The Attorney General approved the nips ban and several other articles that were passed at the Annual Town Meeting and Special Town Meeting, including: 

Limiting the number of marijuana delivery operators — who would operate a business without a traditional storefront — in town to three. 

Updating the town’s FEMA floodplain maps.

Amending the town’s wetland bylaws.

Amending the definition of duplexes and multi-family homes to clarify that adjoining dwellings must share a wall.

Changing the zoning to allow Smithers Lab — which is near the Decas Elementary School — to test up to eight teaspoons of marijuana products a day for metals or chemicals.

Articles still pending approval

Other articles passed at the June 12 Town Meeting are still awaiting the Attorney General’s approval. 

An article that would put restrictions on the size and location of new solar fields in the hopes of curtailing the recent influx of solar projects has not yet been approved.

The article would change the town’s solar bylaw — restricting new solar projects to between 3 and 10 acres in size, and requiring them to be placed on land that has been cleared of trees for at least five years. When issuing her recent approvals, Healey said a decision on the solar article would be issued “on or before” Nov. 25. 
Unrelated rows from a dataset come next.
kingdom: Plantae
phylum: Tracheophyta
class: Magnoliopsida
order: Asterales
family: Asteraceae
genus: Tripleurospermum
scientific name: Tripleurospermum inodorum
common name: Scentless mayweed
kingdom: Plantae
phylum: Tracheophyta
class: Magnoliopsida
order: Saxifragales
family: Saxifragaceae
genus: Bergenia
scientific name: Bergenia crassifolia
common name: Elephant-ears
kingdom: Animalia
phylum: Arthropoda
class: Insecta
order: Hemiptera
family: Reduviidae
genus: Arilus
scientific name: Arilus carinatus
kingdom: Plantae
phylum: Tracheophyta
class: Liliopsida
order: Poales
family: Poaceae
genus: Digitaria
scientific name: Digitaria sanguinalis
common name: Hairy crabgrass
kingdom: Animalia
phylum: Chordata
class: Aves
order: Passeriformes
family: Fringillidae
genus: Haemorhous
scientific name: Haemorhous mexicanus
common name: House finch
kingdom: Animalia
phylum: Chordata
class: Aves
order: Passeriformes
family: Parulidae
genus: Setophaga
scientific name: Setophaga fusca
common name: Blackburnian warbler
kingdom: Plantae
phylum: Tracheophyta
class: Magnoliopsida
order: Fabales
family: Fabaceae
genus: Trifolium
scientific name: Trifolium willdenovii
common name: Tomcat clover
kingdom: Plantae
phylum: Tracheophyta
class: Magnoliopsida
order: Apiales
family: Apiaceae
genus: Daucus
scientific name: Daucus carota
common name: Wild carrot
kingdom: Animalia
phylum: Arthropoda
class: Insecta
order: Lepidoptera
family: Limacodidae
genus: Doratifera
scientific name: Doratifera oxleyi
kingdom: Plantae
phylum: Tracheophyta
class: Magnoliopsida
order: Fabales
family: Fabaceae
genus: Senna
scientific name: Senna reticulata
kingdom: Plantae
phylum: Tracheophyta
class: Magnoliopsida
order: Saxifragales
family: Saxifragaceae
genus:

Also awaiting Healey’s approval is an article that would encourage the development of affordable housing units through the conversion of existing in-law and illegal apartments and allowing the subdivision of lots in some neighborhoods.

Each unit added through the program would count toward the town’s affordable housing stock, with the goal that the town could meet the state-set 10 percent threshold that allows the town to turn down large 40B housing developments. Similar to the solar restrictions, a decision on this article is expected on or before Nov. 25, according to the Attorney General’s office.